KM: Oh, there were there were enough. I mean, it wasn't 100% absentee, you still had all of these periods of instructional learning. Especially, you see we had, in English school you had called Social Studies. A comparable subject in Japanese curriculum, I think was shushin. Shushin was the first curriculum subject matter that MacArthur abolished in the Japanese school system. And according to him, or according to the publication, as I recall, was that shushin emphasized Emperor worship is what I understood to be the reason, one of the reasons why MacArthur ruled out the teaching of shushin. But I think it's wrong. I don't think it was emperor worship. I don't recall emperor worship being the subject matter of shushin. Shushin had more to do with, I think, with Confucianism, Chinese culture of family, importance of family, importance of ancestry, and the importance of getting along with the neighbors. And this, to me, was shushin. And I cannot go along with the idea that MacArthur's first, one of the first thing was to wipe out shushin. And to this day, I think, shushin is not taught, not one of the curriculum in Japan. And I don't know why because I guess the biggest subject matter of shushin was you had this Ninomiya, Kenjiro, and you have the stories of Nogi Taisho, you have the stories of Togo, Admiral Togo, and their virtue of loyalty to the emperor, yeah, to that. But they were individual. My understanding, it was individual concept of loyalty.

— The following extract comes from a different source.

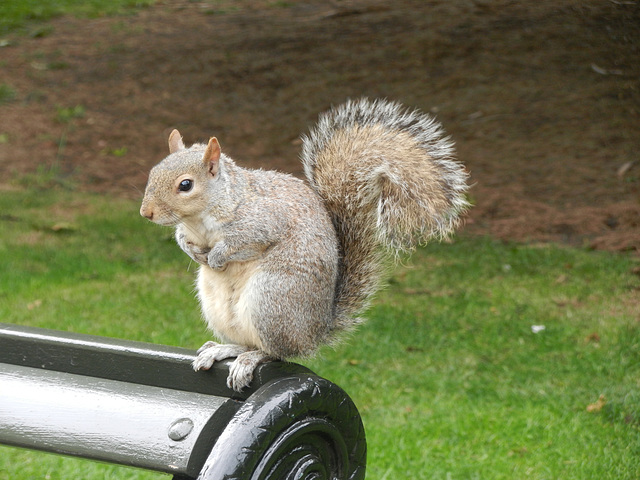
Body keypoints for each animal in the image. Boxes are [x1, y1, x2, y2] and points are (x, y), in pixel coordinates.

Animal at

Just as much as we learned about the feudal system, a lot of these two movies... not Japanese school because we had all these years of... Japanese silent movies was very prevalent growing up. It was silent movies, we had what we call a benshi, you don't have it in American, but I'm sure in early American history you had silent movies with people on the side giving in the music and telling the story as it went along, you know, I think it was it the same concept. And growing up in places like Kahului, the movies wasn't played every day of the week, once a week or something like that, it would come around. And we'd know that it was movie day because the way how they notified everybody in camp was there would be a truck going by and they would play the drums and then they would throw out leaflets telling what movie is being played, where, what time. And normally, usually, as I remember, in Kahului, it was an open yard where they put in canvases to block off the entrance so that you can control people who are going to come in. And usually the Buddhist yard, Buddhist churchyard or the YBA yard. And us kids, we grew up, you're always sneaking, crawling under the canvases, you know. But this was, being exposed to Japanese culture just as much as Japanese school. Because it involved as far back as I can remember, I recall the style of The Forty-Seven Ronin. And playing over and over just like Tom Mix, play the same movie. You go to the English movies, you see Tom Mix and then you see Tarzan, well, you go to Japanese movie, you see Chushingura, and you see Kunisada Chuji and you see all of these. Because Japanese movie, you play the same thing over and over. But it's too bad to me that in modern Japan, that they don't have this concept of shushin because it was so important in the family life of Japan.